This is my first post reviewing the book, Tess of the D’Urbervilles: A Pure Woman Faithfully Presented by Thomas Hardy. If you would like to learn more about Thomas Hardy or the setting of the book, read my post about Thomas Hardy from last week.
If I were to name this chapter, I would call it, “The Prick.”
The first paragraph has some great description, probably because I’m also reading it, it reminds me of the descriptive writing of JK Rowling in The Casual Vacancy. Where she describes people and places in some amazing ways that you can’t not help but to visualize it.
In the chapter we meet Parson Tringham and Jack Durbeyfield (the haggler) and Fred.
It seems the parson has taken to calling Jack Durbeyfield, “Sir John,” which prompts a conversation between the two about why he would be “Sir John.” It seems that that Jack is the descendant of the d’Urberville family, a renowned knightly family of Norman blood.
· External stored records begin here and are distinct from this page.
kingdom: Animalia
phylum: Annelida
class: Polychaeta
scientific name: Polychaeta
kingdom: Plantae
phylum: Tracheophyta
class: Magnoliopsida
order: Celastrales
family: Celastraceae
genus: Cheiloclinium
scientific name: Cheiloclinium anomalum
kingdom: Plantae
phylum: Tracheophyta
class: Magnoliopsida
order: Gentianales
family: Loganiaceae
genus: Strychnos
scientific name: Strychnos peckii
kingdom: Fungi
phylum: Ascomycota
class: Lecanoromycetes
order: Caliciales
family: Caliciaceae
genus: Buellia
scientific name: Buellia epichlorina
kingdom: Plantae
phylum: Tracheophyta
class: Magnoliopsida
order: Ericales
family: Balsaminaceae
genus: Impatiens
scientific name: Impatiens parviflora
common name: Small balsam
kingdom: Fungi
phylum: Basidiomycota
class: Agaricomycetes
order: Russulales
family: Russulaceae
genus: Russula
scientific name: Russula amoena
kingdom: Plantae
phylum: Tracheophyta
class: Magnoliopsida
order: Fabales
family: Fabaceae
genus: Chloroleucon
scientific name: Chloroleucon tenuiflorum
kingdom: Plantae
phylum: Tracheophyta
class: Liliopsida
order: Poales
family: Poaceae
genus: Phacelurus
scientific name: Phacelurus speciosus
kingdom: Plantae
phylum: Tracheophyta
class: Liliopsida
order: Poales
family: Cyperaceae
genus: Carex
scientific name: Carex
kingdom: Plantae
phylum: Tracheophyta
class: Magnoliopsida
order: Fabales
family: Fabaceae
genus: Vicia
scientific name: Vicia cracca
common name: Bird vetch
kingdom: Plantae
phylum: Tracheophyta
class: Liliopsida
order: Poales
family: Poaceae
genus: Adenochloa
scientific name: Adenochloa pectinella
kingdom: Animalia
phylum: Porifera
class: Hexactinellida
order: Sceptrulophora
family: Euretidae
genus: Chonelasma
At one time the family had land and money, but it seems that is no longer the case.
“Sir John” continues down the road and then decides to lay down in the grass. When Fred, who seems to be of the same class as John Durbeyfield, comes along Sir John calls him, “boy” and sends him on errands. He has him order a carriage to take him home and have a message sent to his wife (to stop doing the washing).
Seriously? What a prick! Maybe it’s a British thing but who the heck does that, even in the 1800’s? Even we common Americans know that knight status doesn’t carry from generation to generation and we definitely know that your title doesn’t pay your bills!